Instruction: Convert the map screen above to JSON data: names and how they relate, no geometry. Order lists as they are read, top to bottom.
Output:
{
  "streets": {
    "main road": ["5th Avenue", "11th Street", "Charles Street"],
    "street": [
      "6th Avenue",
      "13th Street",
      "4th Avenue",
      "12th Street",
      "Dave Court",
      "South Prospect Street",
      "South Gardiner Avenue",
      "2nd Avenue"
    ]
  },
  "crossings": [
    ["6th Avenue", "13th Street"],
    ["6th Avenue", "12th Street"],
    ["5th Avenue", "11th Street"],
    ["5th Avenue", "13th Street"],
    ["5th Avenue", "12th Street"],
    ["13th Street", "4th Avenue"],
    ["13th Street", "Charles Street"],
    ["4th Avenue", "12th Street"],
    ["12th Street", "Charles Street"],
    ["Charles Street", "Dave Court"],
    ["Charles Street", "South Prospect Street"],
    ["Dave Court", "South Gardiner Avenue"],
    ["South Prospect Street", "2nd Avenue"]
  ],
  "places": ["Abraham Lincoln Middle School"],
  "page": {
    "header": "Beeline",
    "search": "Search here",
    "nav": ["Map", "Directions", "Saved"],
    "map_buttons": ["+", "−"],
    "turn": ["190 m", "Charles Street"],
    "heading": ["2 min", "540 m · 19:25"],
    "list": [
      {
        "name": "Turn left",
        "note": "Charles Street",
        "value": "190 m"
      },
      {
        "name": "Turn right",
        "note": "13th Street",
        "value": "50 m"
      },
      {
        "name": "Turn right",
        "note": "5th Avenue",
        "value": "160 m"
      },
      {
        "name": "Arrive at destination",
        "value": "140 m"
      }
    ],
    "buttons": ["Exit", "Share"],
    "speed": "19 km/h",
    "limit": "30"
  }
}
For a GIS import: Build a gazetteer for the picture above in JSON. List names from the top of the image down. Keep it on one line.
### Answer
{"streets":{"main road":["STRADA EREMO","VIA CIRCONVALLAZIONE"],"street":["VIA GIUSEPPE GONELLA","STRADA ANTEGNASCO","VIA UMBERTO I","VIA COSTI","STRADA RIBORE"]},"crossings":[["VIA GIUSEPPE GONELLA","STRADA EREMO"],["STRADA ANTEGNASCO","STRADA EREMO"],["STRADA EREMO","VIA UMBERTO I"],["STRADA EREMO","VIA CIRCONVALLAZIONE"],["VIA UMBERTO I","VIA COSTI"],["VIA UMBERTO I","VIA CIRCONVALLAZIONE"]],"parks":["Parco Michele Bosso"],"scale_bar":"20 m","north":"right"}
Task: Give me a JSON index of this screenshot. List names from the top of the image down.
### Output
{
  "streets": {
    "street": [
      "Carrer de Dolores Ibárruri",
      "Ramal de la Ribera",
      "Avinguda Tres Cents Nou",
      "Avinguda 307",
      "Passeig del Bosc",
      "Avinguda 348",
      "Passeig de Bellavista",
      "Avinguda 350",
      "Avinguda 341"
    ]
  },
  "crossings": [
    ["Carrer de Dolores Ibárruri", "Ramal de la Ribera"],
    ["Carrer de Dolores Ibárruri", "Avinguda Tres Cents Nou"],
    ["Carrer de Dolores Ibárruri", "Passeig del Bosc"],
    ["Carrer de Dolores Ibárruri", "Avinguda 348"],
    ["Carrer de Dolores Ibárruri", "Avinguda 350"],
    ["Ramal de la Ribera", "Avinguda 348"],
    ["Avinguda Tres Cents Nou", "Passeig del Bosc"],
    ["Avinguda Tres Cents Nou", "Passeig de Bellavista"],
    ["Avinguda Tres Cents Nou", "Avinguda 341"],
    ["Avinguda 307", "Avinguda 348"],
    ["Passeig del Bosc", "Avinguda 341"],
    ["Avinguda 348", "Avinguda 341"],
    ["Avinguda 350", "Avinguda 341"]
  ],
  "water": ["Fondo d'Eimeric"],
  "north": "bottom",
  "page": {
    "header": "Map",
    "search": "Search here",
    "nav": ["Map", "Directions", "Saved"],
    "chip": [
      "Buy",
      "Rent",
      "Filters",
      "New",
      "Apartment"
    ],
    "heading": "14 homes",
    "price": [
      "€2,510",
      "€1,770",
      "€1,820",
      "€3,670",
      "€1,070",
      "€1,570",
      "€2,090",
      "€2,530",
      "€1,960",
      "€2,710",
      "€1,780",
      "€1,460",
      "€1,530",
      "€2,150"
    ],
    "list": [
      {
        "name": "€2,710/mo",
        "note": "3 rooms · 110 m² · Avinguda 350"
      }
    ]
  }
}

**ABOUT THIS TASK**
The goal is a faithful transcription of every entry above.

**RESULT OF THE TASK**
Instruction: Convert the map screen above to JSON data: names and how they relate, no geometry. Order lists as they are read, top to bottom.
Output:
{
  "streets": {
    "main road": ["5th Avenue", "11th Street", "Charles Street"],
    "street": [
      "6th Avenue",
      "13th Street",
      "4th Avenue",
      "12th Street",
      "Dave Court",
      "South Prospect Street",
      "South Gardiner Avenue",
      "2nd Avenue"
    ]
  },
  "crossings": [
    ["6th Avenue", "13th Street"],
    ["6th Avenue", "12th Street"],
    ["5th Avenue", "11th Street"],
    ["5th Avenue", "13th Street"],
    ["5th Avenue", "12th Street"],
    ["13th Street", "4th Avenue"],
    ["13th Street", "Charles Street"],
    ["4th Avenue", "12th Street"],
    ["12th Street", "Charles Street"],
    ["Charles Street", "Dave Court"],
    ["Charles Street", "South Prospect Street"],
    ["Dave Court", "South Gardiner Avenue"],
    ["South Prospect Street", "2nd Avenue"]
  ],
  "places": ["Abraham Lincoln Middle School"],
  "page": {
    "header": "Beeline",
    "search": "Search here",
    "nav": ["Map", "Directions", "Saved"],
    "map_buttons": ["+", "−"],
    "turn": ["190 m", "Charles Street"],
    "heading": ["2 min", "540 m · 19:25"],
    "list": [
      {
        "name": "Turn left",
        "note": "Charles Street",
        "value": "190 m"
      },
      {
        "name": "Turn right",
        "note": "13th Street",
        "value": "50 m"
      },
      {
        "name": "Turn right",
        "note": "5th Avenue",
        "value": "160 m"
      },
      {
        "name": "Arrive at destination",
        "value": "140 m"
      }
    ],
    "buttons": ["Exit", "Share"],
    "speed": "19 km/h",
    "limit": "30"
  }
}
For a GIS import: Build a gazetteer for the picture above in JSON. List names from the top of the image down. Keep it on one line.
### Answer
{"streets":{"main road":["STRADA EREMO","VIA CIRCONVALLAZIONE"],"street":["VIA GIUSEPPE GONELLA","STRADA ANTEGNASCO","VIA UMBERTO I","VIA COSTI","STRADA RIBORE"]},"crossings":[["VIA GIUSEPPE GONELLA","STRADA EREMO"],["STRADA ANTEGNASCO","STRADA EREMO"],["STRADA EREMO","VIA UMBERTO I"],["STRADA EREMO","VIA CIRCONVALLAZIONE"],["VIA UMBERTO I","VIA COSTI"],["VIA UMBERTO I","VIA CIRCONVALLAZIONE"]],"parks":["Parco Michele Bosso"],"scale_bar":"20 m","north":"right"}
Task: Give me a JSON index of this screenshot. List names from the top of the image down.
### Output
{
  "streets": {
    "street": [
      "Carrer de Dolores Ibárruri",
      "Ramal de la Ribera",
      "Avinguda Tres Cents Nou",
      "Avinguda 307",
      "Passeig del Bosc",
      "Avinguda 348",
      "Passeig de Bellavista",
      "Avinguda 350",
      "Avinguda 341"
    ]
  },
  "crossings": [
    ["Carrer de Dolores Ibárruri", "Ramal de la Ribera"],
    ["Carrer de Dolores Ibárruri", "Avinguda Tres Cents Nou"],
    ["Carrer de Dolores Ibárruri", "Passeig del Bosc"],
    ["Carrer de Dolores Ibárruri", "Avinguda 348"],
    ["Carrer de Dolores Ibárruri", "Avinguda 350"],
    ["Ramal de la Ribera", "Avinguda 348"],
    ["Avinguda Tres Cents Nou", "Passeig del Bosc"],
    ["Avinguda Tres Cents Nou", "Passeig de Bellavista"],
    ["Avinguda Tres Cents Nou", "Avinguda 341"],
    ["Avinguda 307", "Avinguda 348"],
    ["Passeig del Bosc", "Avinguda 341"],
    ["Avinguda 348", "Avinguda 341"],
    ["Avinguda 350", "Avinguda 341"]
  ],
  "water": ["Fondo d'Eimeric"],
  "north": "bottom",
  "page": {
    "header": "Map",
    "search": "Search here",
    "nav": ["Map", "Directions", "Saved"],
    "chip": [
      "Buy",
      "Rent",
      "Filters",
      "New",
      "Apartment"
    ],
    "heading": "14 homes",
    "price": [
      "€2,510",
      "€1,770",
      "€1,820",
      "€3,670",
      "€1,070",
      "€1,570",
      "€2,090",
      "€2,530",
      "€1,960",
      "€2,710",
      "€1,780",
      "€1,460",
      "€1,530",
      "€2,150"
    ],
    "list": [
      {
        "name": "€2,710/mo",
        "note": "3 rooms · 110 m² · Avinguda 350"
      }
    ]
  }
}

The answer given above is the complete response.